I know this trend is going to continue indefinitely. Once the baby comes there will be middle of the night nursing sessions and diaper changes every 2 - 3 hrs, and no naps for mom during most days, since the two older boys don't nap regularly.
This is not new to me, since Andrew was not a good sleeper, and woke regularly once or twice a night until he was four or so. Sleep deprivation has been a pretty constant companion since I had children.
So, what can you do to get through the day when you feel like your head is full of cotton balls and you can barely drag your feet off the ground? Here's a few of my suggestions:
- - let go of unimportant tasks - do only essential household chores. This is not the time to decide to scrub the walls or wash the windows. This will only exhaust your further.
- - if you can't sleep, at least rest - ask yourself what you can do that will take the least amount of energy. Read your toddler books or do puzzles or draw - anything that will keep their attention and not require a lot of activity on your part is good.
- - take care of your body - make sure you are not making things worse by being hungry, thirsty or feeling blechy. Drink water, eat healthy food, brush your hair and put on some clothes that are not going to bother you. You will still be tired, but at least you will be otherwise comfortable.
- - ask older kids to do things for you - if I leave everything accessible, my oldest son is now capable of getting cereal or toast for him and his brother. This means I can ask him to get breakfast while I catch 20 more minutes of sleep. I now sleep until 6am wether the boys are awake or not, since they can meet their own needs in the morning.

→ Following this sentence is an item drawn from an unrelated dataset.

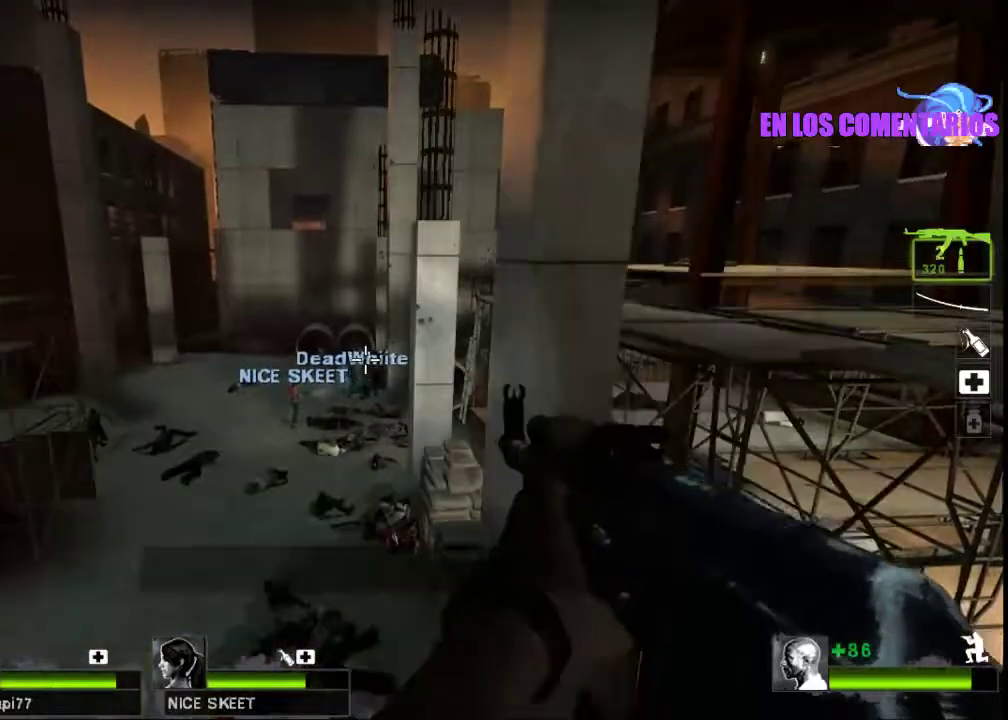
{"keys": ["ctrl"], "mouse": ["left"], "events": []}
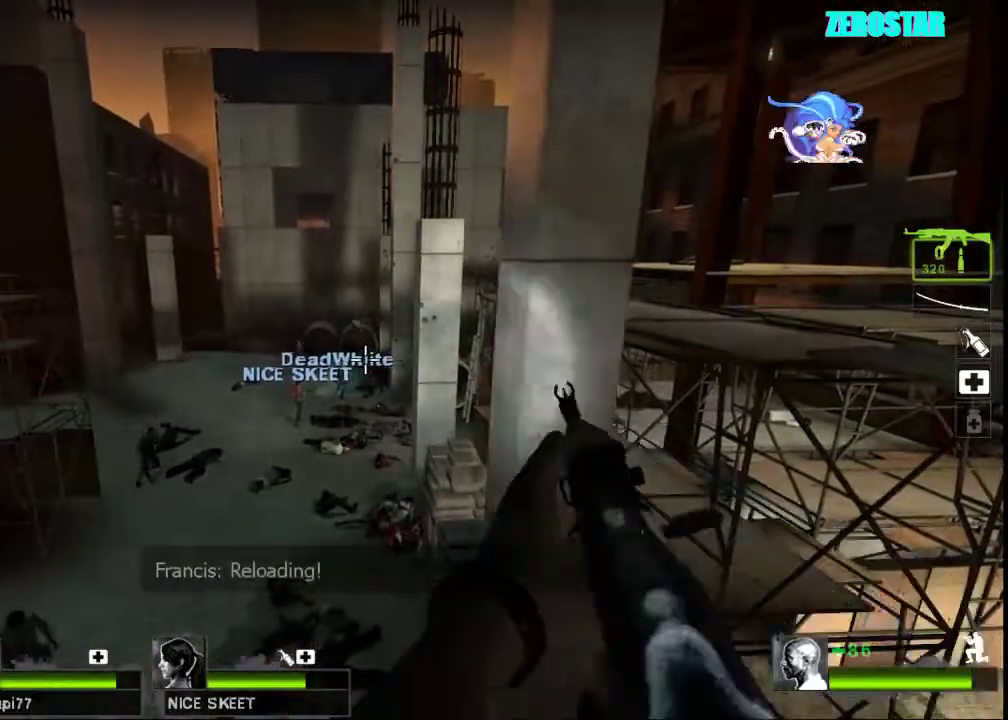
{"keys": ["ctrl"], "mouse": [], "events": [[233, "mouse_left", "up"]]}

- - drive places you would usually walk to - I am a big fan of walking wherever we can. I like to get us all out in the fresh air, get some exercise and explore the town. But when I am really tired, I drive two blocks to the park. If I exhaust myself in the afternoon, I will not have the energy to make it through the day.
- - be proactive with your kids - if you see them starting to get squirrely, send them out in the yard before they start fighting. If its is close to snack time, give them a snack before they start to melt down. Put your toddler in time out the first time he does something, so he doesn't escalate the stakes to see how far he can go. I remind myself that even though I am tired, the more I do now the less I will have to do later.
- - keep your temper - don't waste your energy on stupid arguments or on getting frustrated. Shut down conflict with your kids as quickly as possible. I find that this is not the time to try to talk about feelings or reason with angry children or identify emotional roots to problems. When you are tired, it is time to send them to their room until they stop screaming, so that only one of you is screaming
- - call in the reinforcements - do you have family locally? Give them a call and ask if they can take the kids for a few hours. Can your husband come home for lunch? Have lunch ready when he gets there and nap while he eats with the kids. Hire a teenager to come once or twice a week so you can nap while they play with the kids.
- - focus on the present - when I am tired I tend to drift. I daydream, I analyze the past (never a smart thing to try to do while you are tired) and I am generally more prone to introspection and distraction. Focusing on what is going on around me, and letting everything else go for the time being (since I am too tired to come to any rational conclusions anyway) is really the best thing I can do.
What do you do when you are tired to keep things sane?